Marco’s talking about the feeling of banging your head into a wall that you get when you try to “help” people with their technology problems. I too stopped long ago trying to help anyone because most of the time I just don’t understand why they are doing things the way that they are — and more importantly don’t care to understand why.

#### Another short story ####

I grew up working construction for my father’s company. I am now a property manager and a licensed real estate broker. When it comes to just about any home repair I either know how to repair it, or I have a “buddy” who could do it for me, likely for close to free. It’s a “perk” of my job.

These are things you may not know about me and it really doesn’t matter.

I rent my current place and you would think that given my background and current profession that I would never need to call my landlord to have a repair done — that’d be a wrong thought.
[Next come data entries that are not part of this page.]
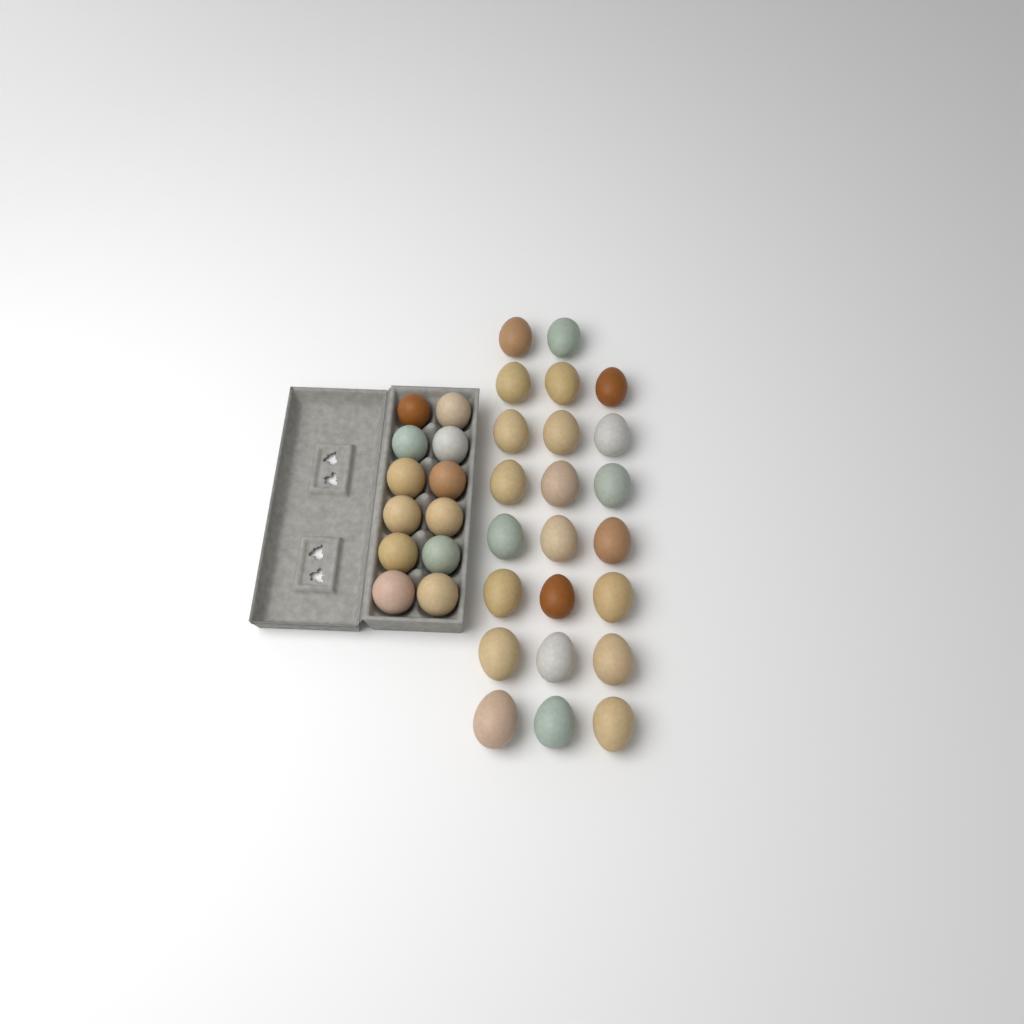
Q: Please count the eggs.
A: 35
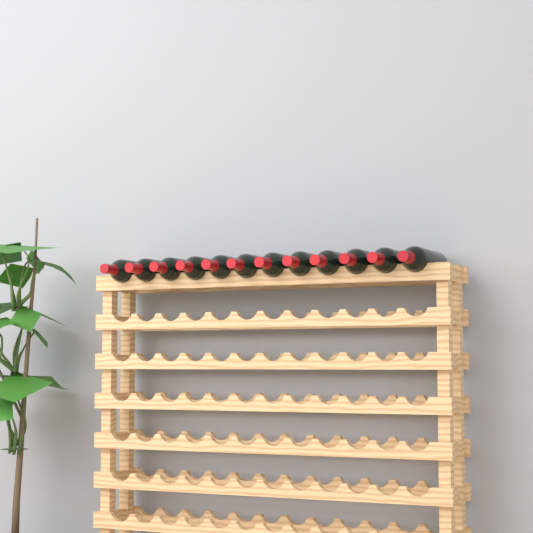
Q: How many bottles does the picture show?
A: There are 12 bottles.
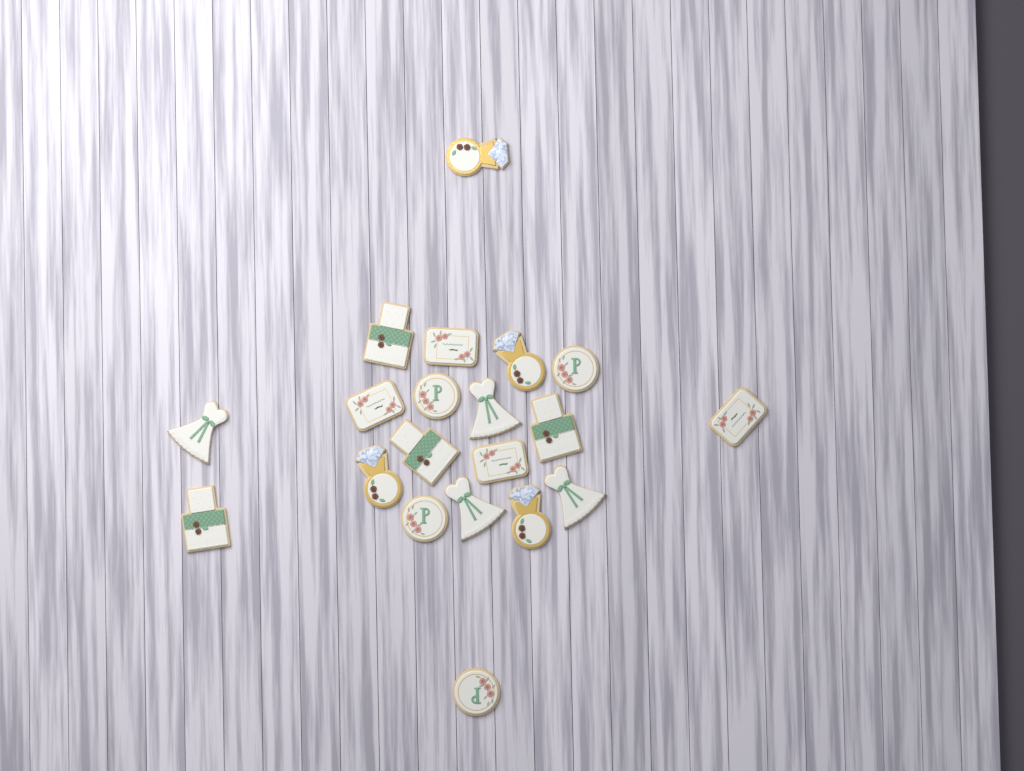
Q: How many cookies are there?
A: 20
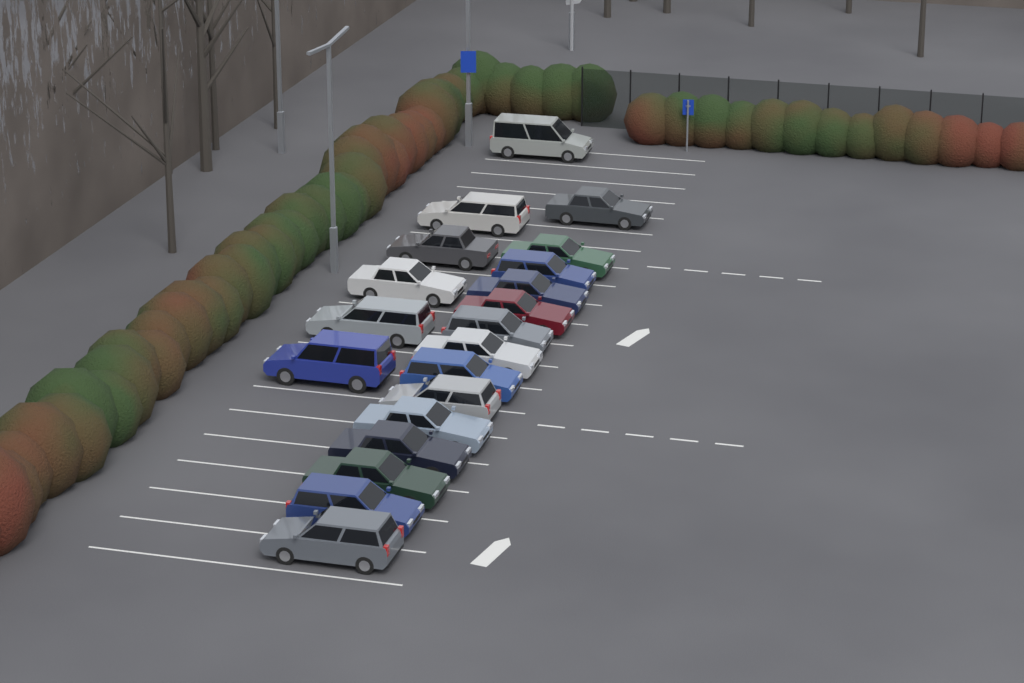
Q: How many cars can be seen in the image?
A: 20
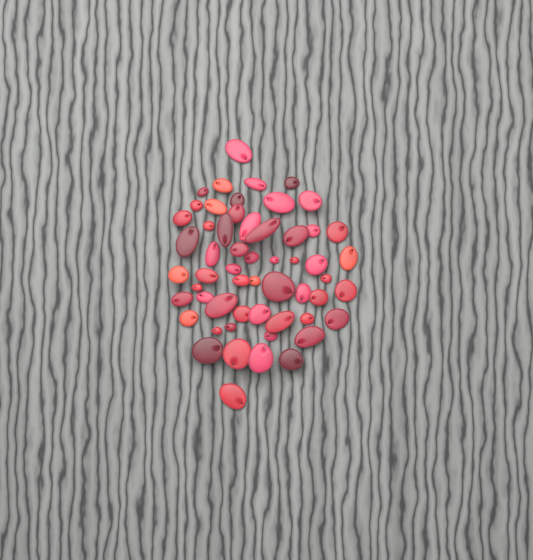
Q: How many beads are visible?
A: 56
Nothing has occurred other than A/C troubles that I couldn’t fix myself, but I usually always make the landlord come and fix stuff and while I play dumb with the repairman. ((The only exception is if I need it done now and don’t care to wait. That and toilet issues: they are so easy to fix I don’t see making someone waste money on a plumber.)) The reason is the same as why I play dumb with technology: I don’t care to learn why things are being done the way they are, because those things will likely always look “wrong” to me.

If it’s not something that I own, then I want the person who does own it to make the call on how something is fixed because at the end of the day I don’t know the why and don’t care to know it.